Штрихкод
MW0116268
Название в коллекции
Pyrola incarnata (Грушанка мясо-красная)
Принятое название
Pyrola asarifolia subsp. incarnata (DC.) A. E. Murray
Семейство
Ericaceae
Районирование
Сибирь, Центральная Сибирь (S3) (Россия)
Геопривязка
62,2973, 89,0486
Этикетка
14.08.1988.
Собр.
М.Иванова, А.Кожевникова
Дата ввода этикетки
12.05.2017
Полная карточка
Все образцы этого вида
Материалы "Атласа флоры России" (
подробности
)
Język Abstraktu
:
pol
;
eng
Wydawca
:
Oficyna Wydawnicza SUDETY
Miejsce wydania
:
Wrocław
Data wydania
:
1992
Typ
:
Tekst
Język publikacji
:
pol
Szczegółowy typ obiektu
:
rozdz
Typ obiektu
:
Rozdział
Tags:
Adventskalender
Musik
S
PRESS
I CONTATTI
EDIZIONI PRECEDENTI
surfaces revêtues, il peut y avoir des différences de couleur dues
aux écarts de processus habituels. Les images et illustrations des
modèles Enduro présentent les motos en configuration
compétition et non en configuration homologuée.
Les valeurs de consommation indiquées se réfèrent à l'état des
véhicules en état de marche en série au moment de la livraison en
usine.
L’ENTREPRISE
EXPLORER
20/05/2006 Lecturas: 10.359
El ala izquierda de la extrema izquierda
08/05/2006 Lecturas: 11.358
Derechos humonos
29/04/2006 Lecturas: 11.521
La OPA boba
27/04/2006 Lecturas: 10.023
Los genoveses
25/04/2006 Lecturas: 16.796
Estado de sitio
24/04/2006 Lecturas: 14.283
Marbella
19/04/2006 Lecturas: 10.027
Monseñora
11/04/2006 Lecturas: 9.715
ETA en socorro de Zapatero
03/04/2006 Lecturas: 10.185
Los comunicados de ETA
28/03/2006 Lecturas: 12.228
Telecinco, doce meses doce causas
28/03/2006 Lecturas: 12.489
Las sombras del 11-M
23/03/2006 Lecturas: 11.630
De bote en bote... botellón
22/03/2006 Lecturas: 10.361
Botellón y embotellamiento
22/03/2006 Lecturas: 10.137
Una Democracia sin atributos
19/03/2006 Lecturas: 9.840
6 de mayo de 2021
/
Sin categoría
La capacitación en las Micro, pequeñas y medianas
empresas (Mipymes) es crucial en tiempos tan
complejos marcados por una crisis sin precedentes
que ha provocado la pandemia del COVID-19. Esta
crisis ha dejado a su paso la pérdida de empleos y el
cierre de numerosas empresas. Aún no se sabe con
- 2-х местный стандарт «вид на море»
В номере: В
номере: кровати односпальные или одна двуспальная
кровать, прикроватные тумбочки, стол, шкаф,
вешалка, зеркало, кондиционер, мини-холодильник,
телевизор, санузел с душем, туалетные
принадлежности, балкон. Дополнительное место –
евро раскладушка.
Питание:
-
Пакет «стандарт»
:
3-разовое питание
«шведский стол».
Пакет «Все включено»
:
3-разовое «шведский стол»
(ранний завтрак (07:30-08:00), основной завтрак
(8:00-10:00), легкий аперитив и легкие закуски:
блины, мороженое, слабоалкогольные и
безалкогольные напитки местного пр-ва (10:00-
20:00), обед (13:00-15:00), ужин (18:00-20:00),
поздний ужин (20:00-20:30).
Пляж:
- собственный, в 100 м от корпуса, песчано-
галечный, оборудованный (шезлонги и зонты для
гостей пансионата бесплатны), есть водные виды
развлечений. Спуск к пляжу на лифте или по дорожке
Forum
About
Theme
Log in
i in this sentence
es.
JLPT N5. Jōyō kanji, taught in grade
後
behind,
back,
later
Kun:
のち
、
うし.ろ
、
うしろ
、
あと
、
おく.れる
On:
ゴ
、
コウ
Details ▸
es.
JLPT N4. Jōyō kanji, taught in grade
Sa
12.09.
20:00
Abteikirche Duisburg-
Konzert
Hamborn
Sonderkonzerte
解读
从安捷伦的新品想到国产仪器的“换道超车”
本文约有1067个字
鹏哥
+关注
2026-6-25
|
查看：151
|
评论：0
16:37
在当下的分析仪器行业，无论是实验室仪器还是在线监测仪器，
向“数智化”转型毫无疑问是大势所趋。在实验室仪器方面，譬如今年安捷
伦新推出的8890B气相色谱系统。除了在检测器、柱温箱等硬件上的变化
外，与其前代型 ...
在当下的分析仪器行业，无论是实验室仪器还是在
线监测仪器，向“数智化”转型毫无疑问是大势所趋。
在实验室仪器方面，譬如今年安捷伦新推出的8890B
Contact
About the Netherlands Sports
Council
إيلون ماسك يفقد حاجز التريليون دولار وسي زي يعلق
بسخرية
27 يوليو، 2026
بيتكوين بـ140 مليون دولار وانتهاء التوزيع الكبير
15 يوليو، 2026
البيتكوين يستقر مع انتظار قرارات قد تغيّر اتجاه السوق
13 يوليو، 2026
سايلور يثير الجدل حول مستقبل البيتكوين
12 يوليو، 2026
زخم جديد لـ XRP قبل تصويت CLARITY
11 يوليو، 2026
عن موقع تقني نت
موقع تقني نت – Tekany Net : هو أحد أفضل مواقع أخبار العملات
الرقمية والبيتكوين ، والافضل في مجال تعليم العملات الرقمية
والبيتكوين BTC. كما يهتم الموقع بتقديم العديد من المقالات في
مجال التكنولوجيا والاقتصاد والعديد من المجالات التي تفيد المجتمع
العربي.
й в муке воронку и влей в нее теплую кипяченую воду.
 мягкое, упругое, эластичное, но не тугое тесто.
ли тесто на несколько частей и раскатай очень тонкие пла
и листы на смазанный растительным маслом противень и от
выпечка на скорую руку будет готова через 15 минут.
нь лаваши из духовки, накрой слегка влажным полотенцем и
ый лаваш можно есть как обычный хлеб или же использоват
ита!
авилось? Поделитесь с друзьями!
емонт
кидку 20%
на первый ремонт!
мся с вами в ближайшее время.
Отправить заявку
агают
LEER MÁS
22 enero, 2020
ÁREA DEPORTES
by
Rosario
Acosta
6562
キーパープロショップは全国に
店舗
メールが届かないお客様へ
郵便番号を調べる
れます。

_ _ _ _ _

* Goal of the exercise
Format the listing above as a JSON list of strings, with each line as one string and blank lines left out.

* Task output
[
  "Штрихкод",
  "MW0116268",
  "Название в коллекции",
  "Pyrola incarnata (Грушанка мясо-красная)",
  "Принятое название",
  "Pyrola asarifolia subsp. incarnata (DC.) A. E. Murray",
  "Семейство",
  "Ericaceae",
  "Районирование",
  "Сибирь, Центральная Сибирь (S3) (Россия)",
  "Геопривязка",
  "62,2973, 89,0486",
  "Этикетка",
  "14.08.1988.",
  "Собр.",
  "М.Иванова, А.Кожевникова",
  "Дата ввода этикетки",
  "12.05.2017",
  "Полная карточка",
  "Все образцы этого вида",
  "Материалы \"Атласа флоры России\" (",
  "подробности",
  ")",
  "Język Abstraktu",
  ":",
  "pol",
  ";",
  "eng",
  "Wydawca",
  ":",
  "Oficyna Wydawnicza SUDETY",
  "Miejsce wydania",
  ":",
  "Wrocław",
  "Data wydania",
  ":",
  "1992",
  "Typ",
  ":",
  "Tekst",
  "Język publikacji",
  ":",
  "pol",
  "Szczegółowy typ obiektu",
  ":",
  "rozdz",
  "Typ obiektu",
  ":",
  "Rozdział",
  "Tags:",
  "Adventskalender",
  "Musik",
  "S",
  "PRESS",
  "I CONTATTI",
  "EDIZIONI PRECEDENTI",
  "surfaces revêtues, il peut y avoir des différences de couleur dues",
  "aux écarts de processus habituels. Les images et illustrations des",
  "modèles Enduro présentent les motos en configuration",
  "compétition et non en configuration homologuée.",
  "Les valeurs de consommation indiquées se réfèrent à l'état des",
  "véhicules en état de marche en série au moment de la livraison en",
  "usine.",
  "L’ENTREPRISE",
  "EXPLORER",
  "20/05/2006 Lecturas: 10.359",
  "El ala izquierda de la extrema izquierda",
  "08/05/2006 Lecturas: 11.358",
  "Derechos humonos",
  "29/04/2006 Lecturas: 11.521",
  "La OPA boba",
  "27/04/2006 Lecturas: 10.023",
  "Los genoveses",
  "25/04/2006 Lecturas: 16.796",
  "Estado de sitio",
  "24/04/2006 Lecturas: 14.283",
  "Marbella",
  "19/04/2006 Lecturas: 10.027",
  "Monseñora",
  "11/04/2006 Lecturas: 9.715",
  "ETA en socorro de Zapatero",
  "03/04/2006 Lecturas: 10.185",
  "Los comunicados de ETA",
  "28/03/2006 Lecturas: 12.228",
  "Telecinco, doce meses doce causas",
  "28/03/2006 Lecturas: 12.489",
  "Las sombras del 11-M",
  "23/03/2006 Lecturas: 11.630",
  "De bote en bote... botellón",
  "22/03/2006 Lecturas: 10.361",
  "Botellón y embotellamiento",
  "22/03/2006 Lecturas: 10.137",
  "Una Democracia sin atributos",
  "19/03/2006 Lecturas: 9.840",
  "6 de mayo de 2021",
  "/",
  "Sin categoría",
  "La capacitación en las Micro, pequeñas y medianas",
  "empresas (Mipymes) es crucial en tiempos tan",
  "complejos marcados por una crisis sin precedentes",
  "que ha provocado la pandemia del COVID-19. Esta",
  "crisis ha dejado a su paso la pérdida de empleos y el",
  "cierre de numerosas empresas. Aún no se sabe con",
  "- 2-х местный стандарт «вид на море»",
  "В номере: В",
  "номере: кровати односпальные или одна двуспальная",
  "кровать, прикроватные тумбочки, стол, шкаф,",
  "вешалка, зеркало, кондиционер, мини-холодильник,",
  "телевизор, санузел с душем, туалетные",
  "принадлежности, балкон. Дополнительное место –",
  "евро раскладушка.",
  "Питание:",
  "-",
  "Пакет «стандарт»",
  ":",
  "3-разовое питание",
  "«шведский стол».",
  "Пакет «Все включено»",
  ":",
  "3-разовое «шведский стол»",
  "(ранний завтрак (07:30-08:00), основной завтрак",
  "(8:00-10:00), легкий аперитив и легкие закуски:",
  "блины, мороженое, слабоалкогольные и",
  "безалкогольные напитки местного пр-ва (10:00-",
  "20:00), обед (13:00-15:00), ужин (18:00-20:00),",
  "поздний ужин (20:00-20:30).",
  "Пляж:",
  "- собственный, в 100 м от корпуса, песчано-",
  "галечный, оборудованный (шезлонги и зонты для",
  "гостей пансионата бесплатны), есть водные виды",
  "развлечений. Спуск к пляжу на лифте или по дорожке",
  "Forum",
  "About",
  "Theme",
  "Log in",
  "i in this sentence",
  "es.",
  "JLPT N5. Jōyō kanji, taught in grade",
  "後",
  "behind,",
  "back,",
  "later",
  "Kun:",
  "のち",
  "、",
  "うし.ろ",
  "、",
  "うしろ",
  "、",
  "あと",
  "、",
  "おく.れる",
  "On:",
  "ゴ",
  "、",
  "コウ",
  "Details ▸",
  "es.",
  "JLPT N4. Jōyō kanji, taught in grade",
  "Sa",
  "12.09.",
  "20:00",
  "Abteikirche Duisburg-",
  "Konzert",
  "Hamborn",
  "Sonderkonzerte",
  "解读",
  "从安捷伦的新品想到国产仪器的“换道超车”",
  "本文约有1067个字",
  "鹏哥",
  "+关注",
  "2026-6-25",
  "|",
  "查看：151",
  "|",
  "评论：0",
  "16:37",
  "在当下的分析仪器行业，无论是实验室仪器还是在线监测仪器，",
  "向“数智化”转型毫无疑问是大势所趋。在实验室仪器方面，譬如今年安捷",
  "伦新推出的8890B气相色谱系统。除了在检测器、柱温箱等硬件上的变化",
  "外，与其前代型 ...",
  "在当下的分析仪器行业，无论是实验室仪器还是在",
  "线监测仪器，向“数智化”转型毫无疑问是大势所趋。",
  "在实验室仪器方面，譬如今年安捷伦新推出的8890B",
  "Contact",
  "About the Netherlands Sports",
  "Council",
  "إيلون ماسك يفقد حاجز التريليون دولار وسي زي يعلق",
  "بسخرية",
  "27 يوليو، 2026",
  "بيتكوين بـ140 مليون دولار وانتهاء التوزيع الكبير",
  "15 يوليو، 2026",
  "البيتكوين يستقر مع انتظار قرارات قد تغيّر اتجاه السوق",
  "13 يوليو، 2026",
  "سايلور يثير الجدل حول مستقبل البيتكوين",
  "12 يوليو، 2026",
  "زخم جديد لـ XRP قبل تصويت CLARITY",
  "11 يوليو، 2026",
  "عن موقع تقني نت",
  "موقع تقني نت – Tekany Net : هو أحد أفضل مواقع أخبار العملات",
  "الرقمية والبيتكوين ، والافضل في مجال تعليم العملات الرقمية",
  "والبيتكوين BTC. كما يهتم الموقع بتقديم العديد من المقالات في",
  "مجال التكنولوجيا والاقتصاد والعديد من المجالات التي تفيد المجتمع",
  "العربي.",
  "й в муке воронку и влей в нее теплую кипяченую воду.",
  " мягкое, упругое, эластичное, но не тугое тесто.",
  "ли тесто на несколько частей и раскатай очень тонкие пла",
  "и листы на смазанный растительным маслом противень и от",
  "выпечка на скорую руку будет готова через 15 минут.",
  "нь лаваши из духовки, накрой слегка влажным полотенцем и",
  "ый лаваш можно есть как обычный хлеб или же использоват",
  "ита!",
  "авилось? Поделитесь с друзьями!",
  "емонт",
  "кидку 20%",
  "на первый ремонт!",
  "мся с вами в ближайшее время.",
  "Отправить заявку",
  "агают",
  "LEER MÁS",
  "22 enero, 2020",
  "ÁREA DEPORTES",
  "by",
  "Rosario",
  "Acosta",
  "6562",
  "キーパープロショップは全国に",
  "店舗",
  "メールが届かないお客様へ",
  "郵便番号を調べる",
  "れます。"
]